As in most areas of our lives where we pay attention, I got better with experience. With success, reinforcement appeared through kudos, hugs, promotions and raises. With failures – when things really went beyond the worse of my wildest imagination – I added more capability to my toolkit.
I must confess that these skills were handy to have and transferred easily between family and work. For example, when my daughter was small, my purse carried everything imaginable that she might need. Now that she is grown, we laugh when she asks if I have something in my purse – like chapstick (she uses and I don’t), Cheerios (her favorite snack), or a mirror (to check mascara). Throughout my business career, at the end of every month, my status report (whether as a systems analyst or a CEO) reported what was going on, what might be happening, and what we were planning on doing as a result.
As we know through experience, irrespective of our best planning and plans, life has its own flow. What do we do, then?
First, be “At Ease”. Take a breath. Take the next step. Then, see what happens. Flow between “At Ease” and planning.
This revelation came last week – compliments of my laptop.
On this particular evening, I had been teaching a class at Georgia Tech and had taken my dandy new laptop. When I returned home, I went to use my computer only to find that I didn’t have it. My breath stopped as I realized I had been so busy talking to the students, I left it in the classroom.
In that instant, my analytical and planning training kicked-in and I watched a flood of questions roll through my thoughts. I re-lived the past couple of hours (“how I could have forgotten it?” and positing “only if” scenarios). I wondered if I would get the computer back and if not, what I would do. And, I began putting plans in place for the future (“I will pay more attention next time”, “Maybe I will leave my computer home next time”, “Remember backups!”).

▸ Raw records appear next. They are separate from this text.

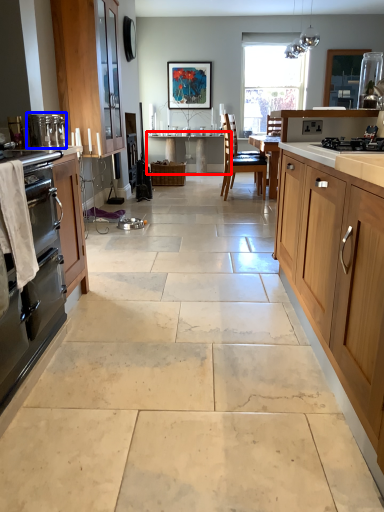
Question: Which point is closer to the camera, table (highlighted by a red box) or appliance (highlighted by a blue box)?

Choices:
 (A) table
 (B) appliance

Answer: (B)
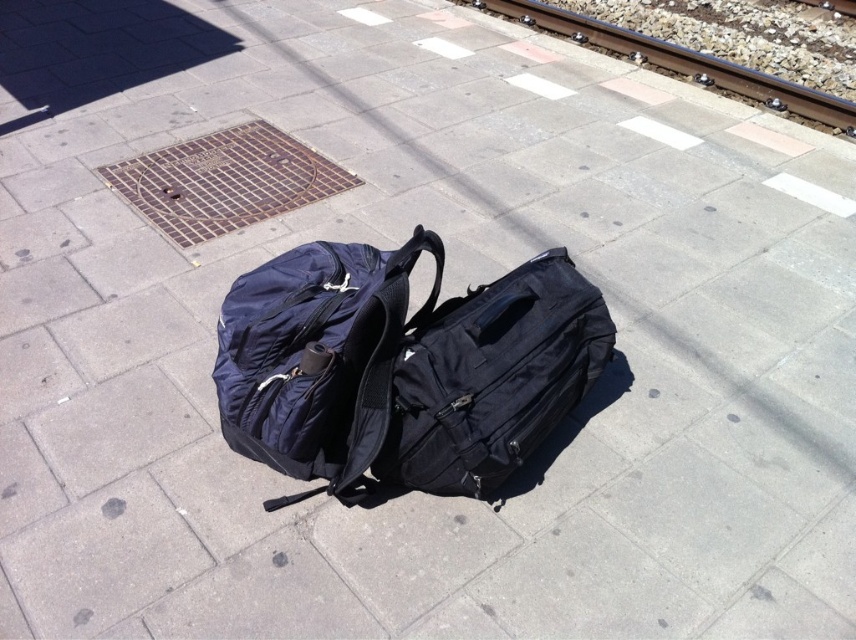
Question: Which point is closer to the camera taking this photo?

Choices:
 (A) (361, 381)
 (B) (516, 19)
 (C) (566, 256)

Answer: (A)

Question: Can you confirm if navy blue fabric backpack at center is positioned to the left of metal at upper right?

Choices:
 (A) no
 (B) yes

Answer: (B)

Question: Which point is closer to the camera?

Choices:
 (A) (545, 308)
 (B) (789, 104)
 (C) (379, 444)

Answer: (C)

Question: Does navy blue fabric backpack at center appear over metal at upper right?

Choices:
 (A) no
 (B) yes

Answer: (A)

Question: Considering the real-world distances, which object is closest to the navy blue fabric backpack at center?

Choices:
 (A) black fabric backpack at center
 (B) metal at upper right

Answer: (A)

Question: Is navy blue fabric backpack at center to the right of metal at upper right from the viewer's perspective?

Choices:
 (A) yes
 (B) no

Answer: (B)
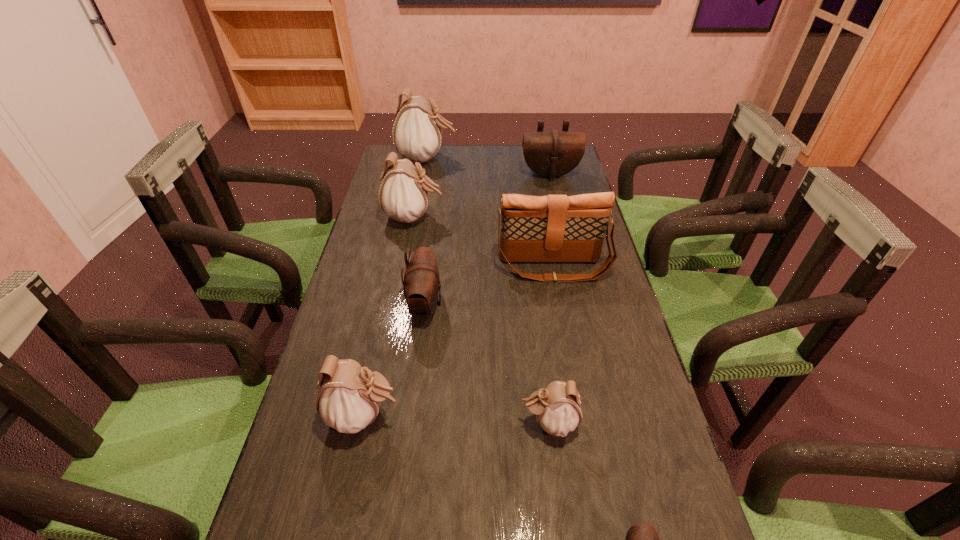
Where is `vacant area that lies between the second biggest brown pouch and the biggest white pouch`? vacant area that lies between the second biggest brown pouch and the biggest white pouch is located at coordinates (426, 231).

What are the coordinates of `vacant region between the second smallest white pouch and the rightmost white pouch` in the screenshot? It's located at (457, 418).

The width and height of the screenshot is (960, 540). I want to click on blank region between the biggest white pouch and the shoulder bag, so click(490, 213).

At what (x,y) coordinates should I click in order to perform the action: click on object that is the closest to the shoulder bag. Please return your answer as a coordinate pair (x, y). This screenshot has width=960, height=540. Looking at the image, I should click on 421,285.

Identify which object is the fourth closest to the smallest white pouch. Please provide its 2D coordinates. Your answer should be formatted as a tuple, i.e. [(x, y)], where the tuple contains the x and y coordinates of a point satisfying the conditions above.

[(554, 228)]

Locate which pouch is the sixth closest to the biggest brown pouch. Please provide its 2D coordinates. Your answer should be formatted as a tuple, i.e. [(x, y)], where the tuple contains the x and y coordinates of a point satisfying the conditions above.

[(641, 539)]

The height and width of the screenshot is (540, 960). I want to click on pouch that is the fourth closest to the fourth farthest pouch, so click(x=641, y=539).

Identify which white pouch is the fourth closest to the nearest object. Please provide its 2D coordinates. Your answer should be formatted as a tuple, i.e. [(x, y)], where the tuple contains the x and y coordinates of a point satisfying the conditions above.

[(417, 131)]

Choose which white pouch is the third nearest neighbor to the shoulder bag. Please provide its 2D coordinates. Your answer should be formatted as a tuple, i.e. [(x, y)], where the tuple contains the x and y coordinates of a point satisfying the conditions above.

[(349, 396)]

Where is `the closest brown pouch to the second smallest white pouch`? The image size is (960, 540). the closest brown pouch to the second smallest white pouch is located at coordinates (421, 285).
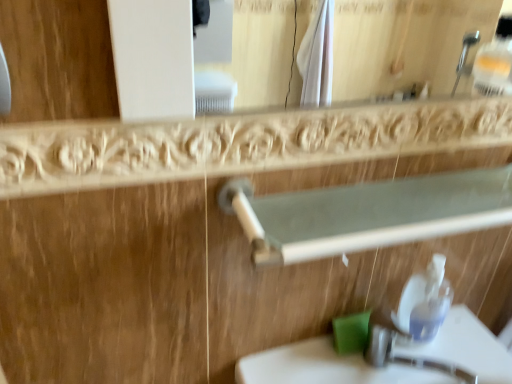
Identify the location of empty space that is ontop of white glossy sink at lower center (from a real-world perspective). (396, 357).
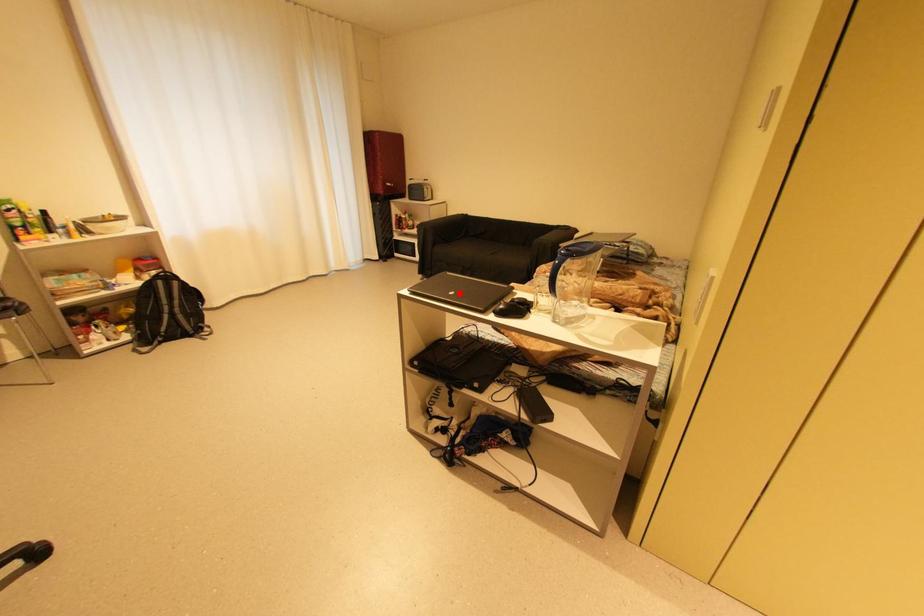
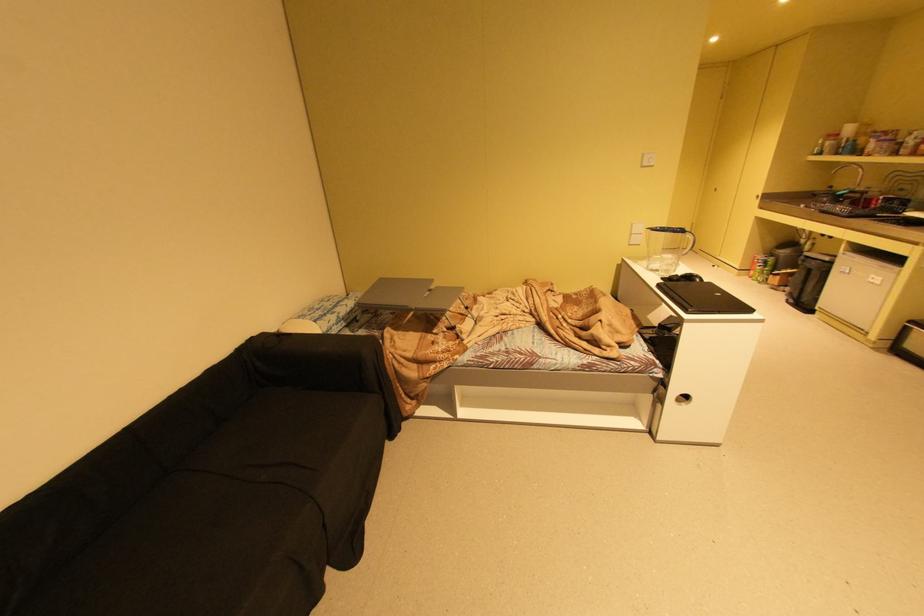
Find the pixel in the second image that matches the highlighted location in the first image.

Fortunately, a calm, at-ease voice appeared and reminded me that the most likely scenario was that the computer was found by the students and was safe. In that case, all I needed to do was to go back to the school, find the students and get my computer.
The adrenalin-induced internal planner shifted – calmer now, but not for long. The inner planner blew up another storm of “what-ifs” and urgency. So I took a deep breath and created space for the calm, at-ease voice to be heard, once again.
I got in the car and became centered in “At Ease” by focusing on the traffic. I promised myself to watch my speed and to leave the horn, silent for slower drivers.
As I entered the parking garage, the plan careening in my head, I pulled into the first parking spot I saw. As I got out of the car, two students walked down the ramp and we immediately recognized each other – they had been in the class. In a matter-of-fact voice, one of the students asked “Did you leave your computer in the classroom?” “Yes”, I replied as calmly as I could.
After a few moments of conversation, they offered to accompany me into the school building – they knew who had found the computer. As the three of us came out of the parking garage and walked toward the building, another student approached us. He saw me and asked “Did you leave your computer in the classroom?” “Yes”, I replied, this time with joy and relief. He said he had the computer and it was safe in his locker. The four of us walked to the school building, in easy conversation, and retrieved my computer.
In this, one evening, in the fall of 2011, the universe, in its wisdom, reminded me of the power of “At Ease”. I could not have planned for the computer to be forever safe or for the students to so easily walk across my path. Some aspects of our lives are purely magical – “At Ease” allows the magic to appear. Planning and action allows us to co-create with the magic.
As I drove home for the second time that evening, the knowing of life’s magic embraced me as I remembered the gifts that come to me easily every day – breath and life, my daughter, nourishing food, the community and world we all share. And in that breath, “At Ease” settled into me.